Heparin and its low-molecular-weight derivatives (e.g., enoxaparin, dalteparin, tinzaparin) are effective at preventing deep vein thromboses and pulmonary emboli in patients at risk, but no evidence indicates any one is more effective than the other in preventing mortality. Heparin binds to the enzyme inhibitor antithrombinIII (AT), causing a conformational change that results in its activation through an increase in the flexibility of its reactive site loop. The activated AT then inactivatesthrombin and other proteases involved in blood clotting, most notably factor Xa. The rate of inactivation of these proteases by AT can increase by up to 1000-fold due to the binding of heparin. AT binds to a specific pentasaccharide sulfation sequence contained within the heparin polymer: GlcNAc/NS(6S)-GlcA-GlcNS(3S,6S)-IdoA(2S)-GlcNS(6S)

The conformational change in AT on heparin-binding mediates its inhibition of factor Xa. For thrombin inhibition, however, thrombin must also bind to the heparin polymer at a site proximal to the pentasaccharide. The highly negative charge density of heparin contributes to its very strong electrostatic interaction with thrombin. The formation of a ternary complex between AT, thrombin, and heparin results in the inactivation of thrombin. For this reason, heparin’s activity against thrombin is size-dependent, with the ternary complex requiring at least 18 saccharide units for efficient formation. In contrast, antifactor Xa activity requires only the pentasaccharide binding site.

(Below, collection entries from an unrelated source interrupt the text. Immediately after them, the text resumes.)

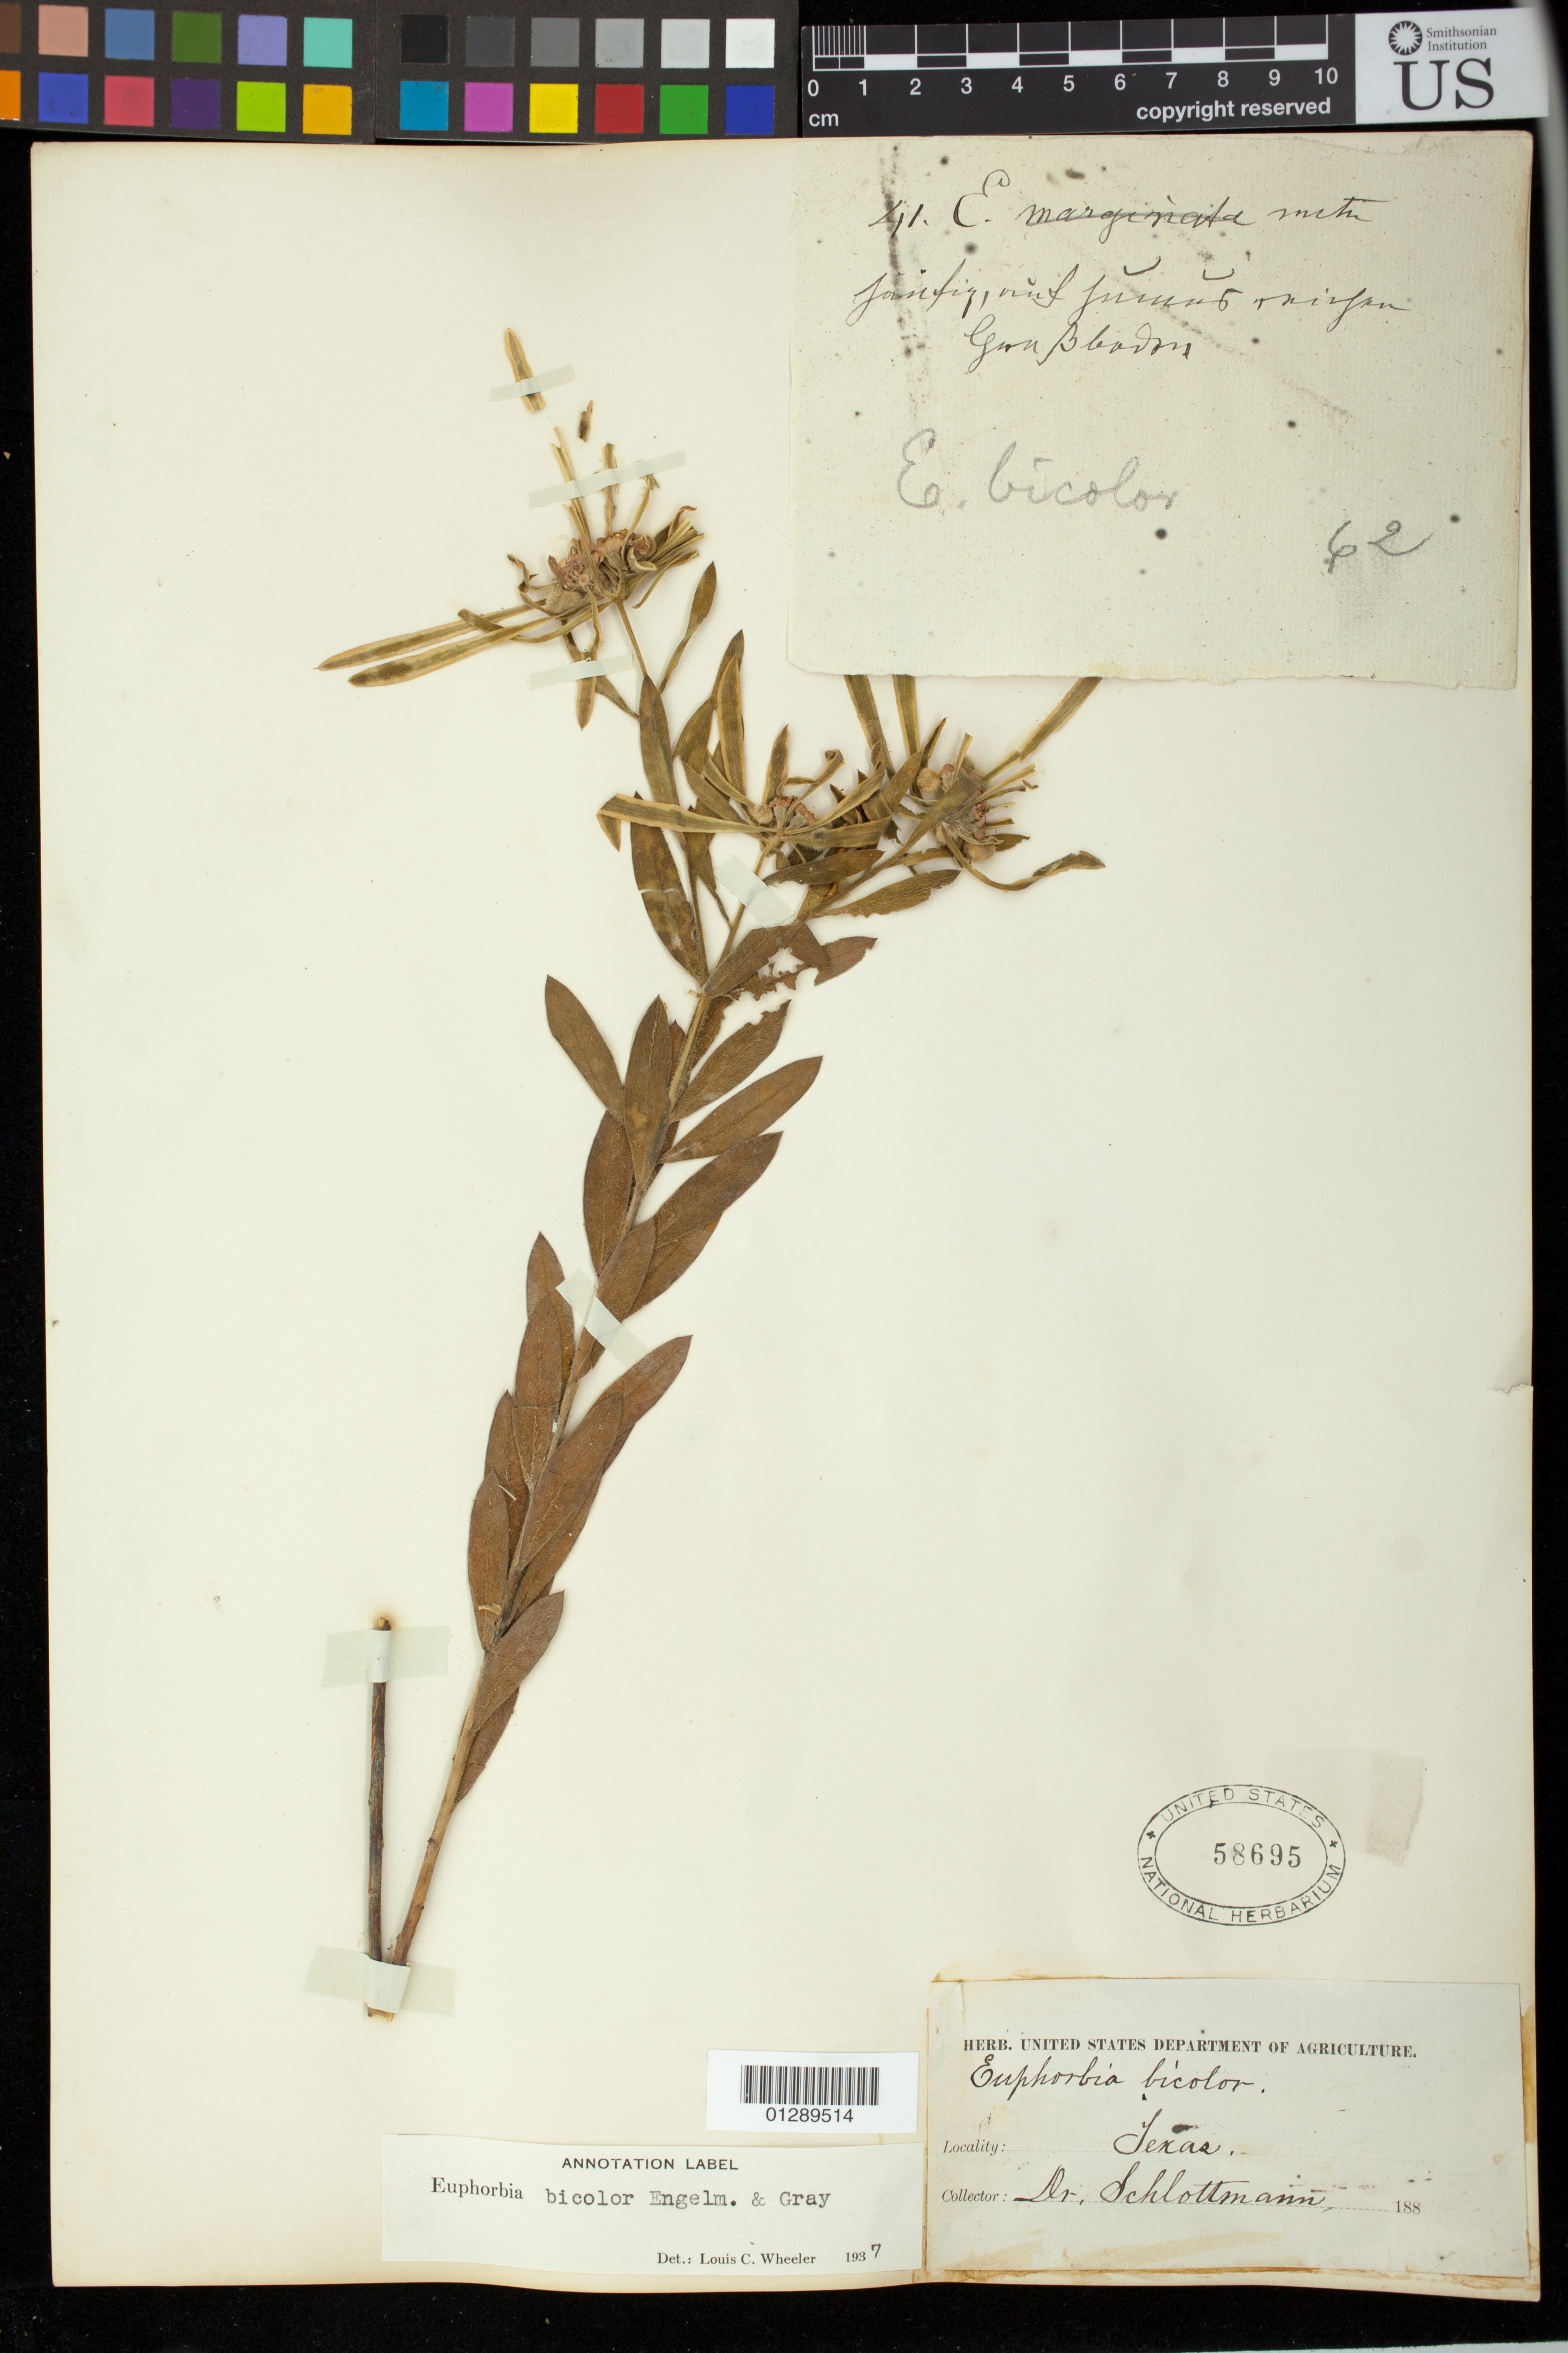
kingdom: Plantae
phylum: Tracheophyta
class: Magnoliopsida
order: Malpighiales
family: Euphorbiaceae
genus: Euphorbia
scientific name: Euphorbia bicolor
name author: Engelm. & A. Gray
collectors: -. Schlottmann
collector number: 41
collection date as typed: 188-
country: United States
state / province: Texas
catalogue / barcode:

This size difference has led to the development of low-molecular-weight heparins(LMWHs) and, more recently, to fondaparinux as pharmaceutical anticoagulants. LMWHs and fondaparinux target antifactor Xa activity rather than antithrombin activity, with the aim of facilitating a more subtle regulation of coagulation and an improved therapeutic index. The chemical structure of fondaparinux is shown above. It is a synthetic pentasaccharide, whose chemical structure is almost identical to the AT binding pentasaccharide sequence that can be found within polymeric heparin and heparan sulfate.

With LMWH and fondaparinux, the risk of osteoporosis and heparin-induced thrombocytopenia (HIT) is reduced. Monitoring of the activated partial thromboplastin time is also not required and does not reflect the anticoagulant effect, as APTT is insensitive to alterations in factor Xa.

Danaparoid, a mixture of heparan sulfate, dermatan sulfate, and chondroitin sulfate can be used as an anticoagulant in patients having developed HIT. Because danaparoid does not contain heparin or heparin fragments, cross-reactivity of danaparoid with heparin-induced antibodies is reported as less than 10%.

The effects of heparin are measured in the lab by the partial thromboplastin time (aPTT), one of the measures of the time it takes the blood plasma to clot. Partial thromboplastin time should not be confused with prothrombin time, or PT, which measures blood clotting time through a different pathway of the coagulation cascade.
Heparin enhances ATIII activity and neutralizes “activated serine protease coagulation factors.”